En la cola del Ouroboros
Aquí algunas pequeñas impresiones de Mumbai, al que no había vuelto desde el 2003. El mismo café Leopoldo de la novela Shantaram y de mi vida, el mismo cyber recomendado por la Lonely, pero esta vez sin mi amigo Ilyas dirigiéndolo, la misma humedad y el calor pegajoso y las mismas ganas de quedarse mirando al ventilador todo el día. Yo no soy la misma, en cambio, pero el tiempo es circular y aquí acabo de encontrar mi propia cola a la que muerdo, como el buen Ouroboros en el que me he convertido.
De nuevo las vacas sagradas, pero esta vez atadas a los árboles y con una mujer que trae la hierba para que, por la voluntad, se la den a la vaca. Las vacas son sagradas, según me explica Nagraj, porque en su corazón vive un Dios.
De nuevo las vacas sagradas, pero esta vez atadas a los árboles y con una mujer que trae la hierba para que, por la voluntad, se la den a la vaca. Las vacas son sagradas, según me explica Nagraj, porque en su corazón vive un Dios.
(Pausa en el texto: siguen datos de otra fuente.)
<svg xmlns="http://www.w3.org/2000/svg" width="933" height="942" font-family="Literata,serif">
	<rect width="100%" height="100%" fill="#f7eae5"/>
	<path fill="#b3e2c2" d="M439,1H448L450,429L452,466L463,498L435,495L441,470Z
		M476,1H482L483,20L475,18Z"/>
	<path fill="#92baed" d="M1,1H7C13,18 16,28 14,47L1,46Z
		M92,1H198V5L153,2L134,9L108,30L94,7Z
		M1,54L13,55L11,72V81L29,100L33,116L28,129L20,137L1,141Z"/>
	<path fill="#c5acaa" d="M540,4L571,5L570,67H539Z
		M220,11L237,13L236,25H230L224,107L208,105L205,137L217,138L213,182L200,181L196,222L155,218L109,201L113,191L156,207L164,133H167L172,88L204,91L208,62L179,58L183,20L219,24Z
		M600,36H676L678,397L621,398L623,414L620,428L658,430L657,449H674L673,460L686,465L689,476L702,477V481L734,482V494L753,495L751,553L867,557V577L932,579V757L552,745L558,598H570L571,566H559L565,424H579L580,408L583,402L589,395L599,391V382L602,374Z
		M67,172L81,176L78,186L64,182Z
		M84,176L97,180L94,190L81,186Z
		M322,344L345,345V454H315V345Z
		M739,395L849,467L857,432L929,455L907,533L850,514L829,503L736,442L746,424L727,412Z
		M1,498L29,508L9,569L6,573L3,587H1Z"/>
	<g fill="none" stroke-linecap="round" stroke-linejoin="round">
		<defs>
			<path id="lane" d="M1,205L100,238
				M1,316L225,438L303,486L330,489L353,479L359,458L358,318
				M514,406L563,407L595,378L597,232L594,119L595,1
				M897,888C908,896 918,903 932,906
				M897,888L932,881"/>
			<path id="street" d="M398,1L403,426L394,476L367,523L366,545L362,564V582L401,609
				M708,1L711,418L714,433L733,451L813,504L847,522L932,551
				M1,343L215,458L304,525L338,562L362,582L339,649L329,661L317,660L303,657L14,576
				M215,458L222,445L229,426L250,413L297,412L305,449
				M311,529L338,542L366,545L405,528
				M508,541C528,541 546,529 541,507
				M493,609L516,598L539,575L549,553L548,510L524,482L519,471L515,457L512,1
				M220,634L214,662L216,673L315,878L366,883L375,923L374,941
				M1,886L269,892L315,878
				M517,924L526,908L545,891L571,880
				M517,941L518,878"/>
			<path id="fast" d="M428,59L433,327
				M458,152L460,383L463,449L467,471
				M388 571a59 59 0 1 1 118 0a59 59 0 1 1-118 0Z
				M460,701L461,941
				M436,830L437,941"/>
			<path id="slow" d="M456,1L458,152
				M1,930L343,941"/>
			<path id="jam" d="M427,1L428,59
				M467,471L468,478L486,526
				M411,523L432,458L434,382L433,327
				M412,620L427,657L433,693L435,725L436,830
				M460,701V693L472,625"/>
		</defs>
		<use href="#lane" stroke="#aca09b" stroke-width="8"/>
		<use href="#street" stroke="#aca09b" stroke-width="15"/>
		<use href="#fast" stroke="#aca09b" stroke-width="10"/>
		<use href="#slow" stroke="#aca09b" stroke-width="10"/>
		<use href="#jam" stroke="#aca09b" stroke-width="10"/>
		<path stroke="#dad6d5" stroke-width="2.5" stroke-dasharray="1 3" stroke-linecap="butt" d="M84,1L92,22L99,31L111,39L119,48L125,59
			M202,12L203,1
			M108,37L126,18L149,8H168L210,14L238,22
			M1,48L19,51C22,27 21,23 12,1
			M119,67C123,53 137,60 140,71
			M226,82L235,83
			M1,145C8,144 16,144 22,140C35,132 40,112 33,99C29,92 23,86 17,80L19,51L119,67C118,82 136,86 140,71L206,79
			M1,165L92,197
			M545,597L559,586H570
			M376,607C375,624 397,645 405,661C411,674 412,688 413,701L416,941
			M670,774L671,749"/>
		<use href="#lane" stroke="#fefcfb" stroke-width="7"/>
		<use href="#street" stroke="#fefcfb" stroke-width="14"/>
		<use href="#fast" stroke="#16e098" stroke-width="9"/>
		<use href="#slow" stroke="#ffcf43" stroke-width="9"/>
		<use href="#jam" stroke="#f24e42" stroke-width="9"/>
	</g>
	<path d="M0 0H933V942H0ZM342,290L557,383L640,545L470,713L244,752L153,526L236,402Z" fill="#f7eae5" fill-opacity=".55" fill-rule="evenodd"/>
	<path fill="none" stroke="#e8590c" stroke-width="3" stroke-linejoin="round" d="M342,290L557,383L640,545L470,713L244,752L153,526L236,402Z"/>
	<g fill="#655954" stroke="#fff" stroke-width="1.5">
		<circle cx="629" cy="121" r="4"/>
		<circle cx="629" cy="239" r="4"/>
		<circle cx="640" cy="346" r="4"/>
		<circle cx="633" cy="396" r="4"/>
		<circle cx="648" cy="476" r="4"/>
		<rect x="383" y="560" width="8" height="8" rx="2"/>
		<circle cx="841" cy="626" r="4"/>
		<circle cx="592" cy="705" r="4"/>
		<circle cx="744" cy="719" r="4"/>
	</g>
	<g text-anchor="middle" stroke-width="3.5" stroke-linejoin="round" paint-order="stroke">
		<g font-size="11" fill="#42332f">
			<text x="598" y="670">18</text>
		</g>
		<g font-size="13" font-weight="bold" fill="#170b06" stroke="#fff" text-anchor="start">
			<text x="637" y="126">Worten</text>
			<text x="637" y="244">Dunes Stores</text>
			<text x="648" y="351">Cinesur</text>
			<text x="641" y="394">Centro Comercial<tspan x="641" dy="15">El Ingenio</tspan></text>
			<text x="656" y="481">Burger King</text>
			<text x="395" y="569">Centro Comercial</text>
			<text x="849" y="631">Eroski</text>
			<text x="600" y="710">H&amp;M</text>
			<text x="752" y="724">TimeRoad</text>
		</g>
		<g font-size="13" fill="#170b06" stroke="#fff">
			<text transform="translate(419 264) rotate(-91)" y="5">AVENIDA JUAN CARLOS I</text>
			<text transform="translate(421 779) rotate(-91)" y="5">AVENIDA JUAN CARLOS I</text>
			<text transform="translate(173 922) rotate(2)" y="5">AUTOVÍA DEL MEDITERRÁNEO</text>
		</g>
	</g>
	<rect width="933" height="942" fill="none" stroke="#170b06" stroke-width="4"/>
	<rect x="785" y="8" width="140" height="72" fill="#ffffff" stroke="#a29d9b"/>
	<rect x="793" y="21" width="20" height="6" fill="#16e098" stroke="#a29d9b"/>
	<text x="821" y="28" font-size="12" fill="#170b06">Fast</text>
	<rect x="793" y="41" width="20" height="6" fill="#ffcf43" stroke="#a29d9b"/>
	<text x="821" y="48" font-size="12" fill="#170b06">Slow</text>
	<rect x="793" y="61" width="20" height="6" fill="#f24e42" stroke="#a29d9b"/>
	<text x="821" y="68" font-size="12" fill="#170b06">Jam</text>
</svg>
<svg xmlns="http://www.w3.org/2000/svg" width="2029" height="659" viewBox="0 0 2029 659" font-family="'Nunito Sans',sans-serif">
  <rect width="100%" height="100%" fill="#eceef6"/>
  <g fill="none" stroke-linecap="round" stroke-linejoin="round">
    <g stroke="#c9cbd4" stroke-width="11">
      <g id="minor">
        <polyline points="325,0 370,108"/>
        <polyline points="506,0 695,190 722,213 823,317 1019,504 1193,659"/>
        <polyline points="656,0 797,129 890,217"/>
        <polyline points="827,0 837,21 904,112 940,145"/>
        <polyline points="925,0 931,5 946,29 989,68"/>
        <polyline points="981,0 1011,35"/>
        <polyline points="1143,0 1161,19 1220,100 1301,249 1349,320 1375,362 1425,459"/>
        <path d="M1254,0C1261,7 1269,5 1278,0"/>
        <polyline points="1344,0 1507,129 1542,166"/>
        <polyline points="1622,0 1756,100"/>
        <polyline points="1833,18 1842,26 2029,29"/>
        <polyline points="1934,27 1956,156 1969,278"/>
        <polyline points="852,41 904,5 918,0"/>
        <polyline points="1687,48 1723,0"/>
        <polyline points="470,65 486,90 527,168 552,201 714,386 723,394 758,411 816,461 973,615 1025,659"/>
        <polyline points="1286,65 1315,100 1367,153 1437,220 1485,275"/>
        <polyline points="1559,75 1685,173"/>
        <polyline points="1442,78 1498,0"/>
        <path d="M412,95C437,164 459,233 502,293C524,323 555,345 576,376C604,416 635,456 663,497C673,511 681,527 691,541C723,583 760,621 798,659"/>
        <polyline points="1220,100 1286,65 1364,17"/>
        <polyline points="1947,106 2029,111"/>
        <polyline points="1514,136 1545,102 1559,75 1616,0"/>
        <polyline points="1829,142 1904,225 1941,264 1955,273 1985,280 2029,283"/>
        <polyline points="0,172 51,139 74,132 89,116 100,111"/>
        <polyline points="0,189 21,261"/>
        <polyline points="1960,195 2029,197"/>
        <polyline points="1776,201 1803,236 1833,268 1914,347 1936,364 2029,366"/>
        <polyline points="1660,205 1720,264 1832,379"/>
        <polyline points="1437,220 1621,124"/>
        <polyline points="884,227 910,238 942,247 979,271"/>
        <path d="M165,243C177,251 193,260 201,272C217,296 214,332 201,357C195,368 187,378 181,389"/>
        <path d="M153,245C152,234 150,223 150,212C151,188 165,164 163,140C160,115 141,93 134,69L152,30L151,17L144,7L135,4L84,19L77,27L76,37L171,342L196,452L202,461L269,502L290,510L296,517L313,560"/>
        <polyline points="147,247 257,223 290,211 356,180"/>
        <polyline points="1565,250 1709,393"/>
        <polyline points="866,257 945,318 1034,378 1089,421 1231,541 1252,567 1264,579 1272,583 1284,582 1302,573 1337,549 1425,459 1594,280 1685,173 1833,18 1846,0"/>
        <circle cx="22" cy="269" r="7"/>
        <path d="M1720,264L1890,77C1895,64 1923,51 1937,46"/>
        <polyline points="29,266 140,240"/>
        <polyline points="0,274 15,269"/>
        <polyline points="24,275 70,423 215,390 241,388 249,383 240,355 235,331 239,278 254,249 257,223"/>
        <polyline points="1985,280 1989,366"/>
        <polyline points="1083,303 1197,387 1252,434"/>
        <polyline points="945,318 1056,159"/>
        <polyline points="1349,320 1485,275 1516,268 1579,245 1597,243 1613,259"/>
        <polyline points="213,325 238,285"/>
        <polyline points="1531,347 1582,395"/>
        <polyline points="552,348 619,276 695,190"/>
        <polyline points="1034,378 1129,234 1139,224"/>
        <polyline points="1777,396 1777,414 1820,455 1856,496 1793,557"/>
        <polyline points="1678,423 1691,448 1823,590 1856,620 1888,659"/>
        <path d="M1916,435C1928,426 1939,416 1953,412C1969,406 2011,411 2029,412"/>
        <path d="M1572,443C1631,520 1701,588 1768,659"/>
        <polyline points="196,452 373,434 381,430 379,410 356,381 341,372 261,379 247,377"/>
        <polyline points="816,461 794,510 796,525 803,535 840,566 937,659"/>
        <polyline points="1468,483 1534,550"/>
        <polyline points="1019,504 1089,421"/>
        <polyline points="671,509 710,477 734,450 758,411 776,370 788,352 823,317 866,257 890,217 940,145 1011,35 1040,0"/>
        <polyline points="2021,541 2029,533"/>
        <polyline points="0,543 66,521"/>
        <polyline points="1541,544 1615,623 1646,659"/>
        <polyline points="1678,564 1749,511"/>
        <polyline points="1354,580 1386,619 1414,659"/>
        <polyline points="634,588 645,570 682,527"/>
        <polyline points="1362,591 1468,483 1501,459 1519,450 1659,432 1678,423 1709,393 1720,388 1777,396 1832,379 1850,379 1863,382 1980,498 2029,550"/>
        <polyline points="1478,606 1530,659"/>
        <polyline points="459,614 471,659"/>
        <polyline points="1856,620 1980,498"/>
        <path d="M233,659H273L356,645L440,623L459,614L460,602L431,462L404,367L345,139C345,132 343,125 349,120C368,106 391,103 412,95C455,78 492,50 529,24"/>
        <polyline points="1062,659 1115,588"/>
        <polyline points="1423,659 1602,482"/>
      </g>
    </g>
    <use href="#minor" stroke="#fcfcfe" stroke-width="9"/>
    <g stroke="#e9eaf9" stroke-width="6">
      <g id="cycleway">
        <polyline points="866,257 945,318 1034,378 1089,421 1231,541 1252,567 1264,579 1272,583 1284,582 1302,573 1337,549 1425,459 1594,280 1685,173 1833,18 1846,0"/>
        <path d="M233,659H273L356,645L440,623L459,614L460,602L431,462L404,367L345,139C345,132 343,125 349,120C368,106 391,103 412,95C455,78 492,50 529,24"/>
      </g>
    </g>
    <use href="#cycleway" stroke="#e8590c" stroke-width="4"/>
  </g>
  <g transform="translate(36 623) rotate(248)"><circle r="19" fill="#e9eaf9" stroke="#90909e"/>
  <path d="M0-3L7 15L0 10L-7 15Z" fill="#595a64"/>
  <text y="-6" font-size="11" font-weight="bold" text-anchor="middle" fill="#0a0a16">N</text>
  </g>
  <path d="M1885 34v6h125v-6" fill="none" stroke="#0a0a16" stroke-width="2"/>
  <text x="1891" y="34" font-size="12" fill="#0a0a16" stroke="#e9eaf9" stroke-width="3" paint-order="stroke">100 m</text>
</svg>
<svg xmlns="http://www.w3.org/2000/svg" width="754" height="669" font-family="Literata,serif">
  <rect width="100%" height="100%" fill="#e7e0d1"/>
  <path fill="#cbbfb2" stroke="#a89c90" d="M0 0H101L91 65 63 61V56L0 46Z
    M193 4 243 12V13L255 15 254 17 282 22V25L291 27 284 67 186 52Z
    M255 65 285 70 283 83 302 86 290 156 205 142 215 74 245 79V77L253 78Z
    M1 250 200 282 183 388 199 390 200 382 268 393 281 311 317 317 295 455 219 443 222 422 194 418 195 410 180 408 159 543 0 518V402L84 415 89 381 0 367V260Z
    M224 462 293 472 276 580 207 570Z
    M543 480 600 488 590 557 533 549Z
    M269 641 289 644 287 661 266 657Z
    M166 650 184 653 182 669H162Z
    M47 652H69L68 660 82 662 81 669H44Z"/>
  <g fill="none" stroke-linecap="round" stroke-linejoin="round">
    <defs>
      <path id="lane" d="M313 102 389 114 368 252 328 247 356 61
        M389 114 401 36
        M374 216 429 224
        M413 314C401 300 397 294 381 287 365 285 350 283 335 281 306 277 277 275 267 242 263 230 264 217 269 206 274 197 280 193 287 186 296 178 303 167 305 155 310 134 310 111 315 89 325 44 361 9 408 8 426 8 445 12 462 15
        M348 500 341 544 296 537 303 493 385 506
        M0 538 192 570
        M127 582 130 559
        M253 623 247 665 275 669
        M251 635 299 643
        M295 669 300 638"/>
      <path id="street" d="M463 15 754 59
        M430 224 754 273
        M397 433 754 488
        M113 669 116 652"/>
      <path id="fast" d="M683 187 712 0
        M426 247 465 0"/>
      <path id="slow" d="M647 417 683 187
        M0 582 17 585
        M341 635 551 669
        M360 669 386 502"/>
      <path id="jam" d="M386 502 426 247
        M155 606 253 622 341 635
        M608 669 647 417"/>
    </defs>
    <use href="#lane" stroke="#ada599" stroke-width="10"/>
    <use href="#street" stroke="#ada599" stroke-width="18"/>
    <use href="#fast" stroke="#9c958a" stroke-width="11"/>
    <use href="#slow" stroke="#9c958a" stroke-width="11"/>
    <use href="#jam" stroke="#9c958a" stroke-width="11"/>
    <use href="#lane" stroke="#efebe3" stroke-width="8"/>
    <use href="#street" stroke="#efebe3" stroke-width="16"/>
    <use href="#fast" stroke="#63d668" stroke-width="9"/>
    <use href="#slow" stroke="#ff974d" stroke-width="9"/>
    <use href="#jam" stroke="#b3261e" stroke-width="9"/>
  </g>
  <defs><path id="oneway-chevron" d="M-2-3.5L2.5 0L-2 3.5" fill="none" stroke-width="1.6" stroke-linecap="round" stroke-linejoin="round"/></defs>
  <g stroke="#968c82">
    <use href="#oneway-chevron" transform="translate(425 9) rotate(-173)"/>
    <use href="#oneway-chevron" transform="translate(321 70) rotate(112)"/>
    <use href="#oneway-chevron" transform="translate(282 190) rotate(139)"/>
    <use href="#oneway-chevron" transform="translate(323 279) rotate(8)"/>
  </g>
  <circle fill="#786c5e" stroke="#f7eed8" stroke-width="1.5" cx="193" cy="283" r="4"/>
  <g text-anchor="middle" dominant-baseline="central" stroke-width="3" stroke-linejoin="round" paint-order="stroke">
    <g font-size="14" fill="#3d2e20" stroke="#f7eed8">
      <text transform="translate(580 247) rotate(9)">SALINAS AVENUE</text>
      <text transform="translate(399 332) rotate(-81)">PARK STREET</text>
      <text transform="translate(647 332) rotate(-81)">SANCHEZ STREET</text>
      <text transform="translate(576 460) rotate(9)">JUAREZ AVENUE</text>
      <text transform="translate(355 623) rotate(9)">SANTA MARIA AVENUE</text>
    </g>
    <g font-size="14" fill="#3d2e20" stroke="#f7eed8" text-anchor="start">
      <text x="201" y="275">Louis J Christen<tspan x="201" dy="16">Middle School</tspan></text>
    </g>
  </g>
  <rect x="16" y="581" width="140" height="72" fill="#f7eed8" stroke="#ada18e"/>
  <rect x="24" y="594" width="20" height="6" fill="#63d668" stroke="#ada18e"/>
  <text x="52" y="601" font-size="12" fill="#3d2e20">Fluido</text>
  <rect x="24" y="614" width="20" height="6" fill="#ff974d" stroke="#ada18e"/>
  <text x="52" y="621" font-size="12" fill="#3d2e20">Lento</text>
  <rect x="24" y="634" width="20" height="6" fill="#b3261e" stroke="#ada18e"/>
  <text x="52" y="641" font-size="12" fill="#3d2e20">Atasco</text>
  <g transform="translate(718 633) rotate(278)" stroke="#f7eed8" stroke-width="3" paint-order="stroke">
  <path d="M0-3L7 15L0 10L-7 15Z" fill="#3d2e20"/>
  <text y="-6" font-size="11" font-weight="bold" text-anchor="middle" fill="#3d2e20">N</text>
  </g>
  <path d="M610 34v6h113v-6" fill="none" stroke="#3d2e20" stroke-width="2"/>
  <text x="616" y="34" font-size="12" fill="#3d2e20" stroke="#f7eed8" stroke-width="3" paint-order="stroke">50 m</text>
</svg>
Mumbai me atrapa, por los pelos he conseguido salir esta vez. Había vuelto al Basilico, estupendo restaurante italiano en el que mi amiga, Sasha Ley, había dado un concierto de Jazz -qué voz magnífica- allá en el principio del tiempo circular. Jonás tenía que fumar el cigarrito de después de comer y Patrick no había conseguido contactar conmigo. Toda la mañana en Internet para matar el tiempo. Y, de pronto, el tiempo había desaparecido, una hora entera. Y las posibilidades de coger mi tren a tiempo, con ella. Me volví a ver atrapada en Mumbai. No podía ser, ésta ciudad se me pega. Y luego no hay quien salga de ella. Cerré los ojos, salté en el primer taxi que pasaba llevándome conmigo a Jonás, que no sabía muy bien qué estaba haciendo allí. Lo dejé guardándome el taxi en la puerta del callejón del Lawrence (hotelito maravilloso, con unos dueños y unos clientes que practican meditaciónVipassana de Goenka). Deslizar la reja de acero exterior a la puerta del ascensor se hacía lento, lentísimo. Afortunadamente, el hombre encargado de pulsar los botones del ascensor tenía el ventilador encendido. Al salir le dije que me esperara. Sólo un minuto. Es la India. Sonriente, muy sonriente, me dice: yes, yes, not problem, madam. La frase más repetida de la India. Qué miedo, no os la creáis nunca, nunca. Salté a la oficina, cogí mi mochila en volandas, dejando abandonado mi pequeñito aloe vera y en cuanto llegué a la puerta del ascensor éste iba ya por el primer piso, hacia abajo. No puede ser. Bajé corriendo por las escaleras para encontrarme con que Jonás y el taxi habían desaparecido. No más de cinco minutos en total. Y corrí, con mi gran mochila a cuestas, de nuevo por la calle. En la siguiente esquina, los dos sin saber muy bien qué hacían allí, me esperaban. Salté, me despedí de Jonás y comencé a hablar con el conductor. ¿Tiene usted un Dios? Yes, madam. -¿Cómo se llama?. Balaji-venkateshwara, me dice.
-Ay, a ese no lo conozco. Bueno, pues récele bien, porque mi tren sale en media hora, y media hora es justo lo que lleva llegar a la estación, que he hecho el camino ayer mismo.
Luego hay que añadir el tiempo de buscar el andén y el cruzar entre las miríadas de gente que se mueve con sus bultos. La única solución es rezar. Recé y busqué mi billete entre los fardos de mi equipaje. Con los taxistas nunca está una segura de que la entiendan. Enseñar el billete es lo más práctico, estas complejidades, en cambio, sí las entienden, porque el billete no es muy claro, que se diga. Y entonces, su Dios, o el mío, quien sabe, hicieron el milagro. Miro el billete, Mumbai Central, destination Old Delhi, salida 15.40. ¿Os imagináis? 15-40 y no 15-30. Diez hermosos relucientes y maravillosos minutos que me acababan de conceder todos los Dioses. Dejé al taxista en medio de un semáforo en rojo y con unas cuantas rupias más de lo que normativamente le correspondía. Ofrenda para sus Dioses.